◆ **Exercise prompt**: Repeat only the stretch of lines below that runs from the line with "staining of adenocarcinoma" through the line with "image of human", unaltered.

◆ **Data for analysis**:

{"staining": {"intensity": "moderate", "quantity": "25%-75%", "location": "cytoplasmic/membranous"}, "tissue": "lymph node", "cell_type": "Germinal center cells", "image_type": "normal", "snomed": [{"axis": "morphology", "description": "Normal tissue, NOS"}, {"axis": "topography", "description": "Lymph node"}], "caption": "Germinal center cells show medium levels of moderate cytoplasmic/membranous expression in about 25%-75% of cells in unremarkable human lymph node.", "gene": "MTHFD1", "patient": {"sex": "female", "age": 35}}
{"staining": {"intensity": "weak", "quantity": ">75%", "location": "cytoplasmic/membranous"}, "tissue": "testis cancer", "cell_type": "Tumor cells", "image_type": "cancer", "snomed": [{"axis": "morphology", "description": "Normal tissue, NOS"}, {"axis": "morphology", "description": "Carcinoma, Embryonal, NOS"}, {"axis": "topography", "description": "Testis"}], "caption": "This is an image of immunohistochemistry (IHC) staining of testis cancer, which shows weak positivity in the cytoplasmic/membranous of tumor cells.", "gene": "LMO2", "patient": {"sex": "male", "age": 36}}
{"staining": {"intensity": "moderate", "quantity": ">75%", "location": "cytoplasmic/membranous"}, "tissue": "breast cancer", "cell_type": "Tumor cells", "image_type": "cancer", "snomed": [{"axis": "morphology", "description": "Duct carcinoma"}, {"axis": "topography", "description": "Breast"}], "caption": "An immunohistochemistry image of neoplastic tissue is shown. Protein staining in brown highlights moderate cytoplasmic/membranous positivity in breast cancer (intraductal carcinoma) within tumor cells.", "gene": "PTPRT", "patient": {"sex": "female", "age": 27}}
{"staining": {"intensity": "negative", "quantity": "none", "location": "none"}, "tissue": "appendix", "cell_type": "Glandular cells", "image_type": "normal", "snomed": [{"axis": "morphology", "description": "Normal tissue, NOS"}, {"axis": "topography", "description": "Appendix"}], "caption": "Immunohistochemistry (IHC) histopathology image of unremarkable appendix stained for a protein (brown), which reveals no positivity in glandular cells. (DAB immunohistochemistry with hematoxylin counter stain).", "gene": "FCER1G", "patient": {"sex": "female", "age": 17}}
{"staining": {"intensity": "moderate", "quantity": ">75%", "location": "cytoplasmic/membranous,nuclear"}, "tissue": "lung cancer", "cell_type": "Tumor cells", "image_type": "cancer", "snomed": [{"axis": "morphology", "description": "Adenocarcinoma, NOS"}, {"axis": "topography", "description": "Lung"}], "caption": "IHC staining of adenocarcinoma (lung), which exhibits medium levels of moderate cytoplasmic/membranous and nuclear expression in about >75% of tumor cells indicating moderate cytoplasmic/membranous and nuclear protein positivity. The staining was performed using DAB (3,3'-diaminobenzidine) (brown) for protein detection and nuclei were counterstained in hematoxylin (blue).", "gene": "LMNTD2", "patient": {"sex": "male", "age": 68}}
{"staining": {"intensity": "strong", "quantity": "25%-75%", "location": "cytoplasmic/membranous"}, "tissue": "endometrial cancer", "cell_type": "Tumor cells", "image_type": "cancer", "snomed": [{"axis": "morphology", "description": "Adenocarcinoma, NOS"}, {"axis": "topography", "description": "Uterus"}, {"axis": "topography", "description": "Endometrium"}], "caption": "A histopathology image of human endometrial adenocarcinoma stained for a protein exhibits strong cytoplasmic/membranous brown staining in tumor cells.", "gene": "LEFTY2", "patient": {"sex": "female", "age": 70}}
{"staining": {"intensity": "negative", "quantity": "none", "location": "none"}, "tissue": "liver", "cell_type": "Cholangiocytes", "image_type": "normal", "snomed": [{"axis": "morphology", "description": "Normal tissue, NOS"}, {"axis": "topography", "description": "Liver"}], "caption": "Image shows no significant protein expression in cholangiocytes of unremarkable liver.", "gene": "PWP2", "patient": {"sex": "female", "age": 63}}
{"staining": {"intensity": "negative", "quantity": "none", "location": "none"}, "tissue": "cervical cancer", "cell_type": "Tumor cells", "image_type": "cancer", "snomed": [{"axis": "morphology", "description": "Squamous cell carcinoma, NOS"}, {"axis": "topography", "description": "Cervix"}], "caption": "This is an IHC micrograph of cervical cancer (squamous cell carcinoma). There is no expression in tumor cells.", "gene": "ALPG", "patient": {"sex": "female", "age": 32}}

◆ **Written solution**:
{"staining": {"intensity": "moderate", "quantity": ">75%", "location": "cytoplasmic/membranous,nuclear"}, "tissue": "lung cancer", "cell_type": "Tumor cells", "image_type": "cancer", "snomed": [{"axis": "morphology", "description": "Adenocarcinoma, NOS"}, {"axis": "topography", "description": "Lung"}], "caption": "IHC staining of adenocarcinoma (lung), which exhibits medium levels of moderate cytoplasmic/membranous and nuclear expression in about >75% of tumor cells indicating moderate cytoplasmic/membranous and nuclear protein positivity. The staining was performed using DAB (3,3'-diaminobenzidine) (brown) for protein detection and nuclei were counterstained in hematoxylin (blue).", "gene": "LMNTD2", "patient": {"sex": "male", "age": 68}}
{"staining": {"intensity": "strong", "quantity": "25%-75%", "location": "cytoplasmic/membranous"}, "tissue": "endometrial cancer", "cell_type": "Tumor cells", "image_type": "cancer", "snomed": [{"axis": "morphology", "description": "Adenocarcinoma, NOS"}, {"axis": "topography", "description": "Uterus"}, {"axis": "topography", "description": "Endometrium"}], "caption": "A histopathology image of human endometrial adenocarcinoma stained for a protein exhibits strong cytoplasmic/membranous brown staining in tumor cells.", "gene": "LEFTY2", "patient": {"sex": "female", "age": 70}}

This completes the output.